Some Question Galal Amin as Judging Chair of International Prize for Arabic Fiction
The International Prize for Arabic Fiction’s choice of shortlisted novels might have been a surprise (with acclaimed novels and big-name authors not making the shortlist); it would, in any case, have been difficult to whittle down from an excellent longlist. But a number of eyebrows seem to be raised not over the shortlisted authors, but this year’s chair of judges:
Egyptian cultural journalist Hesham Aslan was the first to tweet a surprised: جلال أمين رئيسا للجنة تحكيم بوكر الرواية العربية؟!!! (Galal Amin, the chair of the Arabic Booker judges?!!!)
Cultural journalist Mohammad Shoair added, over email: “I have read only two of the novels from the longlist, those by Ibrahim Eissa and Mohammed Abd Elnaby. Both are good novels, but I know that literary taste of my colleague Dr Galal Amin, professor of economics at the AUC. He is conservative and traditional and he is anti-experimentation. I can’t forget his articles against the Moroccan writer Mohammed Choukri; he considered Choukri’s works immoral.
Novelist Hamdy Abu Golayyel also posted on Facebook his questions about Galal Amin as the head of the jury.
Indeed, Amin lost a few friends in the literary community in 1999, when he joined the press campaign against Dr. Samia Mehrez’s teaching of Mohammad Choukri’s For Bread Alone with his article, “A Definitive Demonstration of the Difference between For Bread Alone and Season of Migration to the North.”
In it, Amin wrote:
A novel can be humanistic while describing theft,debauchery, drunkenness or drug addiction, but of course under certain conditions. The most important of them is that the hero, the narrator of the story, he through whom we see the novelistic facts taking place and through whose eyes we judge these facts, must be fundamentally noble (…), intrinsically clean, however dirty be the actions he is led to commit, despite his own will. (…) As a matter of fact, there is not, in the one hundred and fifty pages of For Bread Alone, the faintest indication that its hero is intrinsically clean. He appears to be a rogue, devoid of any positive attitude…. So what is to be expected from the reader except indifference and disgust?
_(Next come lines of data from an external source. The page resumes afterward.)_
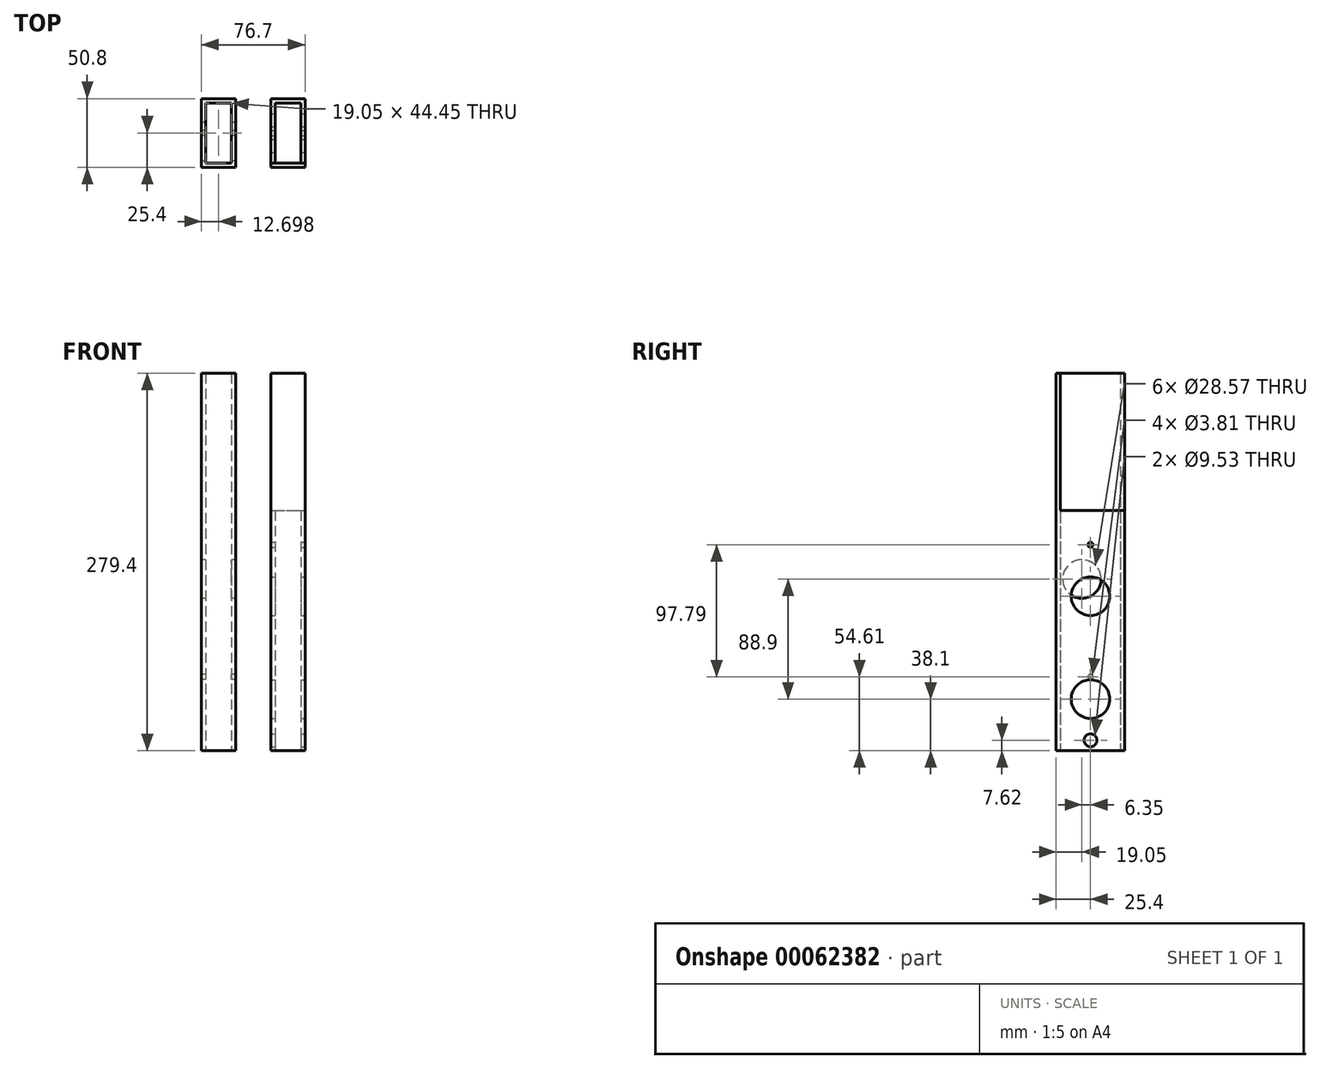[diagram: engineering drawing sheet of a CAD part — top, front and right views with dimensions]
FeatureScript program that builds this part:
annotation { "Feature Type Name" : "Feature", "Feature Type Description" : "" }
export const myFeature = defineFeature(function(context is Context, id is Id, definition is map)
    precondition{}
    {
        {
            var Q0;
            Q0=qCreatedBy(makeId("Top.planeOp"),FACE);
            var sketch = newSketch(context, id + "F0", { "sketchPlane" : qUnion([Q0])});
            skLineSegment(sketch, "E0.bottom", {"start": v(0, 0) * mm, "end": v(25.4, 0) * mm});
            skLineSegment(sketch, "E0.top", {"start": v(0, 50.8) * mm, "end": v(25.4, 50.8) * mm});
            skLineSegment(sketch, "E0.left", {"start": v(0, 0) * mm, "end": v(0, 50.8) * mm});
            skLineSegment(sketch, "E0.right", {"start": v(25.4, 0) * mm, "end": v(25.4, 50.8) * mm});
            skLineSegment(sketch, "E1.0", {"start": v(3.17, 3.18) * mm, "end": v(22.23, 3.18) * mm});
            skLineSegment(sketch, "E1.1", {"start": v(3.17, 3.18) * mm, "end": v(3.17, 47.63) * mm});
            skLineSegment(sketch, "E1.2", {"start": v(3.17, 47.63) * mm, "end": v(22.22, 47.63) * mm});
            skLineSegment(sketch, "E1.3", {"start": v(22.23, 3.18) * mm, "end": v(22.22, 47.62) * mm});
            skSolve(sketch);
        }
        {
            var Q0;
            Q0=makeQuery(id+"F0.imprint","IMPRINT",FACE,{"disambiguationData":[TD([[makeQuery(id+"F0.imprint","IMPRINT",EDGE,{"derivedFrom":sQuery(id+"F0.wireOp",EDGE,"E0.bottom")}),1.0]])]});
            extrude(context, id + "F1", {"entities" : qUnion([Q0]), "depth" : 177.8 * mm});
        }
        {
            var Q0;
            Q0=makeQuery(id+"F1.opExtrude","SWEPT_FACE",FACE,{"disambiguationData":[OSD([sQuery(id+"F0.wireOp",EDGE,"E0.right")])]});
            var sketch = newSketch(context, id + "F2", { "sketchPlane" : qUnion([Q0])});
            skCircle(sketch, "E2", {"center": v(25.4, 152.4) * mm, "radius": 1.9 * mm});
            skPoint(sketch, "E2.centerSnap0", {"position": v(25.4, 177.8) * mm});
            skCircle(sketch, "E3", {"center": v(25.4, 38.1) * mm, "radius": 14.29 * mm});
            skPoint(sketch, "E3.centerSnap0", {"position": v(25.4, 0) * mm});
            skCircle(sketch, "E4", {"center": v(25.4, 7.62) * mm, "radius": 4.76 * mm});
            skCircle(sketch, "E5", {"center": v(25.4, 114.3) * mm, "radius": 14.29 * mm});
            skSolve(sketch);
        }
        {
            var Q0;
            Q0=makeQuery(id+"F2.imprint","IMPRINT",FACE,{"disambiguationData":[TD([[makeQuery(id+"F2.imprint","IMPRINT",EDGE,{"derivedFrom":sQuery(id+"F2.wireOp",EDGE,"E2")}),1.0]])]});
            var Q1;
            Q1=makeQuery(id+"F2.imprint","IMPRINT",FACE,{"disambiguationData":[TD([[makeQuery(id+"F2.imprint","IMPRINT",EDGE,{"derivedFrom":sQuery(id+"F2.wireOp",EDGE,"E3")}),1.0]])]});
            var Q2;
            Q2=makeQuery(id+"F2.imprint","IMPRINT",FACE,{"disambiguationData":[TD([[makeQuery(id+"F2.imprint","IMPRINT",EDGE,{"derivedFrom":sQuery(id+"F2.wireOp",EDGE,"E4")}),1.0]])]});
            var Q3;
            Q3=makeQuery(id+"F2.imprint","IMPRINT",FACE,{"disambiguationData":[TD([[makeQuery(id+"F2.imprint","IMPRINT",EDGE,{"derivedFrom":sQuery(id+"F2.wireOp",EDGE,"E5")}),1.0]])]});
            var Q4;
            Q4=makeQuery(id+"F1.opExtrude","SWEPT_FACE",FACE,{"disambiguationData":[OSD([sQuery(id+"F0.wireOp",EDGE,"E0.left")])]});
            extrude(context, id + "F3", {"entities" : qUnion([Q0, Q1, Q2, Q3]), "operationType" : NewBodyOperationType.REMOVE, "endBound" : BoundingType.UP_TO_SURFACE, "oppositeDirection" : true, "endBoundEntityFace" : qUnion([Q4]), "depth" : 25.4 * mm});
        }
        {
            var Q0;
            Q0=qCreatedBy(makeId("Top.planeOp"),FACE);
            var sketch = newSketch(context, id + "F4", { "sketchPlane" : qUnion([Q0])});
            skLineSegment(sketch, "E6.bottom", {"start": v(-25.9, 0) * mm, "end": v(-51.3, 0) * mm});
            skLineSegment(sketch, "E6.top", {"start": v(-25.9, 50.8) * mm, "end": v(-51.3, 50.8) * mm});
            skLineSegment(sketch, "E6.left", {"start": v(-25.9, 0) * mm, "end": v(-25.9, 50.8) * mm});
            skLineSegment(sketch, "E6.right", {"start": v(-51.3, 0) * mm, "end": v(-51.3, 50.8) * mm});
            skLineSegment(sketch, "E7.0", {"start": v(-29.08, 3.18) * mm, "end": v(-48.13, 3.17) * mm});
            skLineSegment(sketch, "E7.1", {"start": v(-29.08, 3.18) * mm, "end": v(-29.08, 47.62) * mm});
            skLineSegment(sketch, "E7.2", {"start": v(-29.08, 47.62) * mm, "end": v(-48.13, 47.62) * mm});
            skLineSegment(sketch, "E7.3", {"start": v(-48.13, 3.17) * mm, "end": v(-48.13, 47.62) * mm});
            skSolve(sketch);
        }
        {
            var Q0;
            Q0=makeQuery(id+"F4.imprint","IMPRINT",FACE,{"disambiguationData":[TD([[makeQuery(id+"F4.imprint","IMPRINT",EDGE,{"derivedFrom":sQuery(id+"F4.wireOp",EDGE,"E6.bottom")}),-1.0]])]});
            extrude(context, id + "F5", {"entities" : qUnion([Q0]), "depth" : 279.4 * mm});
        }
        {
            var Q0;
            Q0=makeQuery(id+"F5.opExtrude","SWEPT_FACE",FACE,{"disambiguationData":[OSD([sQuery(id+"F4.wireOp",EDGE,"E6.right")])]});
            var sketch = newSketch(context, id + "F6", { "sketchPlane" : qUnion([Q0])});
            skPoint(sketch, "E8.centerSnap0", {"position": v(-25.4, 279.4) * mm});
            skCircle(sketch, "E9", {"center": v(-25.4, 54.61) * mm, "radius": 1.9 * mm});
            skSolve(sketch);
        }
        {
            var Q0;
            Q0=makeQuery(id+"F6.imprint","IMPRINT",FACE,{"disambiguationData":[TD([[makeQuery(id+"F6.imprint","IMPRINT",EDGE,{"derivedFrom":sQuery(id+"F6.wireOp",EDGE,"E8")}),1.0]])]});
            var Q1;
            Q1=makeQuery(id+"F6.imprint","IMPRINT",FACE,{"disambiguationData":[TD([[makeQuery(id+"F6.imprint","IMPRINT",EDGE,{"derivedFrom":sQuery(id+"F6.wireOp",EDGE,"E9")}),1.0]])]});
            var Q2;
            Q2=makeQuery(id+"F5.opExtrude","SWEPT_FACE",FACE,{"disambiguationData":[OSD([sQuery(id+"F4.wireOp",EDGE,"E6.left")])]});
            extrude(context, id + "F7", {"entities" : qUnion([Q0, Q1]), "operationType" : NewBodyOperationType.REMOVE, "endBound" : BoundingType.UP_TO_SURFACE, "oppositeDirection" : true, "endBoundEntityFace" : qUnion([Q2]), "depth" : 25.4 * mm});
        }
        {
            var Q0;
            Q0=makeQuery(id+"F5.opExtrude","SWEPT_FACE",FACE,{"disambiguationData":[OSD([sQuery(id+"F4.wireOp",EDGE,"E6.right")])]});
            var sketch = newSketch(context, id + "F8", { "sketchPlane" : qUnion([Q0])});
            skCircle(sketch, "E10", {"center": v(-19.05, 127) * mm, "radius": 14.29 * mm});
            skPoint(sketch, "E10.centerSnap0", {"position": v(-25.4, 279.4) * mm});
            skSolve(sketch);
        }
        {
            var Q0;
            Q0=makeQuery(id+"F8.imprint","IMPRINT",FACE,{"disambiguationData":[TD([[makeQuery(id+"F8.imprint","IMPRINT",EDGE,{"derivedFrom":sQuery(id+"F8.wireOp",EDGE,"E10")}),1.0]])]});
            var Q1;
            Q1=makeQuery(id+"F8.imprint","IMPRINT",FACE,{"disambiguationData":[TD([[makeQuery(id+"F8.imprint","IMPRINT",EDGE,{"derivedFrom":sQuery(id+"F8.wireOp",EDGE,"dafb48fc-ab06-4f12-9454-6807a5b66b07")}),1.0]])]});
            var Q2;
            Q2=makeQuery(id+"F5.opExtrude","SWEPT_FACE",FACE,{"disambiguationData":[OSD([sQuery(id+"F4.wireOp",EDGE,"E6.left")])]});
            extrude(context, id + "F9", {"entities" : qUnion([Q0, Q1]), "operationType" : NewBodyOperationType.REMOVE, "endBound" : BoundingType.UP_TO_SURFACE, "oppositeDirection" : true, "endBoundEntityFace" : qUnion([Q2]), "depth" : 25.4 * mm});
        }
        {
            var Q0;
            Q0=makeQuery(id+"F1.opExtrude","CAP_FACE",FACE,{"disambiguationData":[OSD([sQuery(id+"F0.wireOp",EDGE,"E0.bottom"),sQuery(id+"F0.wireOp",EDGE,"E0.top"),sQuery(id+"F0.wireOp",EDGE,"E0.left"),sQuery(id+"F0.wireOp",EDGE,"E0.right"),sQuery(id+"F0.wireOp",EDGE,"E1.0"),sQuery(id+"F0.wireOp",EDGE,"E1.1"),sQuery(id+"F0.wireOp",EDGE,"E1.2"),sQuery(id+"F0.wireOp",EDGE,"E1.3")])],"isStart":false});
            var sketch = newSketch(context, id + "F10", { "sketchPlane" : qUnion([Q0])});
            skLineSegment(sketch, "E11.bottom", {"start": v(0, 0) * mm, "end": v(25.4, 0) * mm});
            skLineSegment(sketch, "E11.top", {"start": v(0, 3.18) * mm, "end": v(25.4, 3.18) * mm});
            skLineSegment(sketch, "E11.left", {"start": v(0, 0) * mm, "end": v(0, 3.18) * mm});
            skLineSegment(sketch, "E11.right", {"start": v(25.4, 0) * mm, "end": v(25.4, 3.17) * mm});
            skSolve(sketch);
        }
        {
            var Q0;
            Q0=makeQuery(id+"F10.imprint","IMPRINT",FACE,{"disambiguationData":[TD([[makeQuery(id+"F10.imprint","IMPRINT",EDGE,{"derivedFrom":sQuery(id+"F10.wireOp",EDGE,"E11.bottom")}),1.0]])]});
            extrude(context, id + "F11", {"entities" : qUnion([Q0]), "operationType" : NewBodyOperationType.ADD, "depth" : 101.6 * mm});
        }
    });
Amin is also an accomplished writer (his autobiography has been widely acclaimed) and a professor at the American University in Cairo.
The other judges are: Lebanese academic and critic Sobhi al-Boustani; the esteemed Ali Ferzat, who is head of the Arab Cartoonists’ Association, and owner and chief editor of the independent Syrian daily newspaper Al-Domari; Polish academic and Professor of Arabic Literature at the Arts College of the Jagiellonian University of Cracow, Barbara Michalak-Pikulska, and Professor Zahia Smail Salhi, specialist in Arabic Literature Classical and Modern and Gender Studies at Manchester University.
The novels on this year’s shortlist are Sinan Antoon’s Ave Maria, Jana Elhassan’s I, She, and Other Women, Mohammad Hassan Alwan’s The Beaver, Ibrahim Eissa’s Mowlana, Saud Alsanousi’s The Bamboo Stick, and Hussein al-Wad’s His Excellency The Minister.
From ArabLit Facebook comments:
Nesrine Muhammad: I do trust Galal Amin, I don’t think he’s conservative at all but professional. I remember that he praised Alaa Al Aswani’s Chicago when it was first published, so I dont think it is fair to describe him like ” conservative and traditional and he is anti-experimentation”!!
Amira Abd El-Khalek I remember the issue at AUC with the teaching of Mohammed Choukri. I’m not a huge fan of Amin and my friends will frown but regardless of what I think about him, I don’t believe an economist should be the judging chair of the IPAF. One of the judges maybe, maybe, but not chair.
Cleopatra Rogers Mohammed Choukry’s works immoral? I am astonished!
I’m fairly sure that last one is sarcasm.